Bien sûr, si vous êtes habitués à l’utilisation de Windows ou de MacOS, les deux systèmes les plus utilisés actuellement(5) (tous deux étant sous licence privative), il ne faut pas vous attendre à retrouver exactement la même chose. Ce sont des systèmes différents, et donc, il y a des différences, et il faudra peut-être passer du temps à s’y habituer. Il faut également garder à l’esprit qu’aucun système n’est parfait. Bien que les différents GNU/Linux soient globalement très fiables, il est possible que celui que vous testerez ait quelques petits problèmes, cela arrive.

Mais si vous êtes conscients de ceci, vous pourrez vous sentir particulièrement à l’aise sur un système de type GNU/Linux. Car puisque ces systèmes sont Libres, cela signifie aussi que vous pourrez y faire ce que vous voulez. En particulier, vous pourrez choisir votre environnement graphique parmi plusieurs existants, tous hautement personnalisables, qui vous permettront d’avoir un système qui peut véritablement s’adapter à vos envies et besoins.
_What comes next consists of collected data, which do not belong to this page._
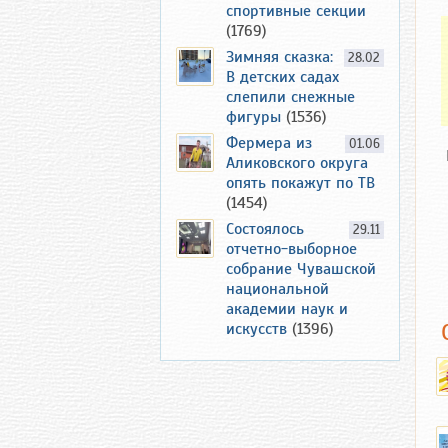
спортивные секции
(1769)
Зимняя сказка:
28.02
В детских садах
слепили снежные
фигуры
(1536)
Фермера из
01.06
Аликовского округа
опять покажут по ТВ
(1454)
Состоялось
29.11
отчетно-выборное
собрание Чувашской
национальной
академии наук и
искусств
(1396)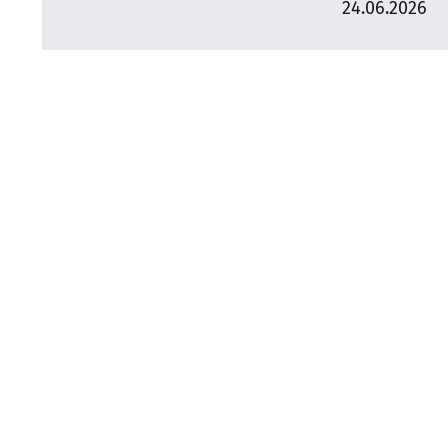
24.06.2026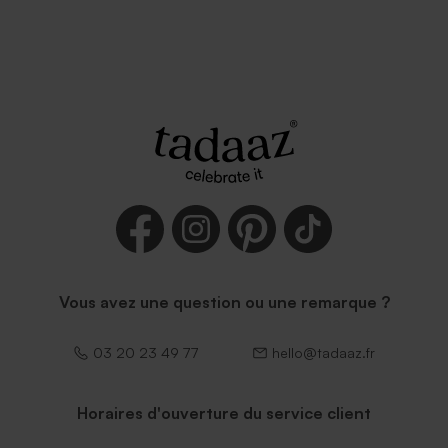
Vous avez une question ou une remarque ?
03 20 23 49 77
hello@tadaaz.fr
Horaires d'ouverture du service client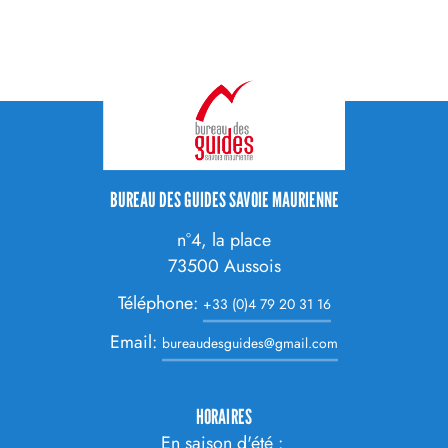
CONTACT
BUREAU DES GUIDES SAVOIE MAURIENNE
ADRESSE
n°4, la place
73500
Aussois
Téléphone:
+33 (0)4 79 20 31 16
Email:
bureaudesguides@gmail.com
HORAIRES
En saison d'été :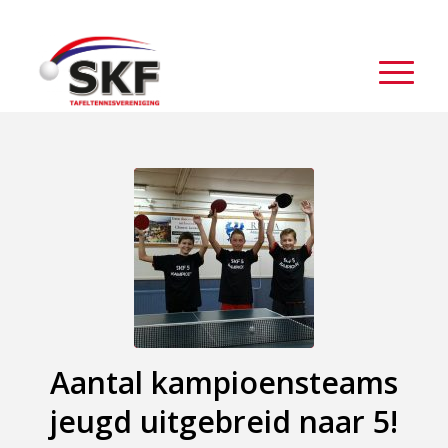
Aantal kampioensteams
jeugd uitgebreid naar 5!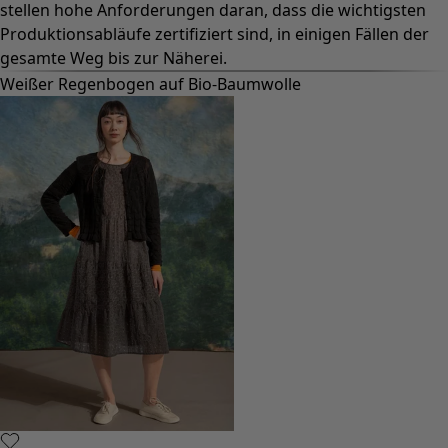
stellen hohe Anforderungen daran, dass die wichtigsten
Produktionsabläufe zertifiziert sind, in einigen Fällen der
gesamte Weg bis zur Näherei.
Weißer Regenbogen auf Bio-Baumwolle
Bien sûr, ces systèmes n’ont pas le même type de fonctionnement que Windows, les logiciels ne sont donc pas forcément compatibles. Les jeux les plus récents, par exemple, seront pour la plupart à oublier. Cependant, il existe un logiciel en cours de développement permettant de faire tourner autant que possible des applications Windows sous un système de type GNU/Linux, avec plus ou moins de succès (le code source de Windows n’étant ni accessible, ni réutilisable, l’élaboration de ce logiciel se fait par tatonnement et n’est donc pas extrêmement rapide). Et si cela ne suffit pas, rien ne vous empêche d’avoir plusieurs systèmes d’exploitations différents installés sur votre machine, il suffira de choisir au démarrage celui que vous voulez lancer.

Et, si vous êtes déjà habitués à utiliser sous Windows des logiciels Libres tels que OpenOffice.org, Mozilla Firefox, VLC, The GIMP..., vous pourrez les retrouver sous un système GNU/Linux, car ils ont été pour la plupart soit traduits pour GNU/Linux, soit créés pour GNU/Linux puis traduit pour Windows.


Aborder ce sujet me tenait particulièrement à cœur en tant qu’enseignant, car, une partie de ce travail est d’apprendre à mes élèves à être capables de penser par eux-mêmes et d’avoir un esprit critique sur la société, et je crois que cela commence par ne pas se laisser entraîner dans la croyance selon laquelle l’utilisation de l’outil informatique dépendrait en grande partie du bon vouloir d’une société commerciale comme Microsoft.

Une dernière chose : si vous désirez essayer, les utilisateurs des différents GNU/Linux font généralement preuve d’un esprit communautaire appréciable : consultez les forums sur Internet (je vous conseille celui de la communauté francophone d’Ubuntu, l’un des plus fréquentés), parlez-en à ceux de vos connaissances qui ont fait l’expérience, vous en trouverez toujours plus d’un prêt à partager son expérience et à vous aider.